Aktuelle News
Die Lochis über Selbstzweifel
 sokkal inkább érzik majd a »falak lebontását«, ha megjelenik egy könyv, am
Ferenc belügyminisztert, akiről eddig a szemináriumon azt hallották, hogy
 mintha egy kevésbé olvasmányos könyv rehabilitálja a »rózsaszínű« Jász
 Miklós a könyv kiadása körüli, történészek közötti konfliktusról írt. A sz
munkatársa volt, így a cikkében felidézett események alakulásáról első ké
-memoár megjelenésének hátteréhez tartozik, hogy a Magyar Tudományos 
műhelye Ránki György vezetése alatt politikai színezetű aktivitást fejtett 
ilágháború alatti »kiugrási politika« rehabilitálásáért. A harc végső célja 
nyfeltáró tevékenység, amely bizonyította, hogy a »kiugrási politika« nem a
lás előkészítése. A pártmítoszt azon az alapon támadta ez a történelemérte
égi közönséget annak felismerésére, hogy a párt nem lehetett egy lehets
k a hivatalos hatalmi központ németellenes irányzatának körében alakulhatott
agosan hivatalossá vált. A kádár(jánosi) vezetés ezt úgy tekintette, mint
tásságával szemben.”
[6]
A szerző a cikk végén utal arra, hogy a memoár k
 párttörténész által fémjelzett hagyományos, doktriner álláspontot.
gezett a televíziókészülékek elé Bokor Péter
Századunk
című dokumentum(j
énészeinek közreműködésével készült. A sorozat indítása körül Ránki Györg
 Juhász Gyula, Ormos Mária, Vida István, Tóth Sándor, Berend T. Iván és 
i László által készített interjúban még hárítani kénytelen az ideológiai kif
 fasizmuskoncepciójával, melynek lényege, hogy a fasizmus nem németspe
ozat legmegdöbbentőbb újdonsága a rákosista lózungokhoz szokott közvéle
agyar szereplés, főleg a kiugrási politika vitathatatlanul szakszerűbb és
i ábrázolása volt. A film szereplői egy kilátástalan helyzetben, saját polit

____

What is being asked:
Could you copy each line above word for word?

Task response:
Aktuelle News
Die Lochis über Selbstzweifel
 sokkal inkább érzik majd a »falak lebontását«, ha megjelenik egy könyv, am
Ferenc belügyminisztert, akiről eddig a szemináriumon azt hallották, hogy
 mintha egy kevésbé olvasmányos könyv rehabilitálja a »rózsaszínű« Jász
 Miklós a könyv kiadása körüli, történészek közötti konfliktusról írt. A sz
munkatársa volt, így a cikkében felidézett események alakulásáról első ké
-memoár megjelenésének hátteréhez tartozik, hogy a Magyar Tudományos 
műhelye Ránki György vezetése alatt politikai színezetű aktivitást fejtett 
ilágháború alatti »kiugrási politika« rehabilitálásáért. A harc végső célja 
nyfeltáró tevékenység, amely bizonyította, hogy a »kiugrási politika« nem a
lás előkészítése. A pártmítoszt azon az alapon támadta ez a történelemérte
égi közönséget annak felismerésére, hogy a párt nem lehetett egy lehets
k a hivatalos hatalmi központ németellenes irányzatának körében alakulhatott
agosan hivatalossá vált. A kádár(jánosi) vezetés ezt úgy tekintette, mint
tásságával szemben.”
[6]
A szerző a cikk végén utal arra, hogy a memoár k
 párttörténész által fémjelzett hagyományos, doktriner álláspontot.
gezett a televíziókészülékek elé Bokor Péter
Századunk
című dokumentum(j
énészeinek közreműködésével készült. A sorozat indítása körül Ránki Györg
 Juhász Gyula, Ormos Mária, Vida István, Tóth Sándor, Berend T. Iván és 
i László által készített interjúban még hárítani kénytelen az ideológiai kif
 fasizmuskoncepciójával, melynek lényege, hogy a fasizmus nem németspe
ozat legmegdöbbentőbb újdonsága a rákosista lózungokhoz szokott közvéle
agyar szereplés, főleg a kiugrási politika vitathatatlanul szakszerűbb és
i ábrázolása volt. A film szereplői egy kilátástalan helyzetben, saját polit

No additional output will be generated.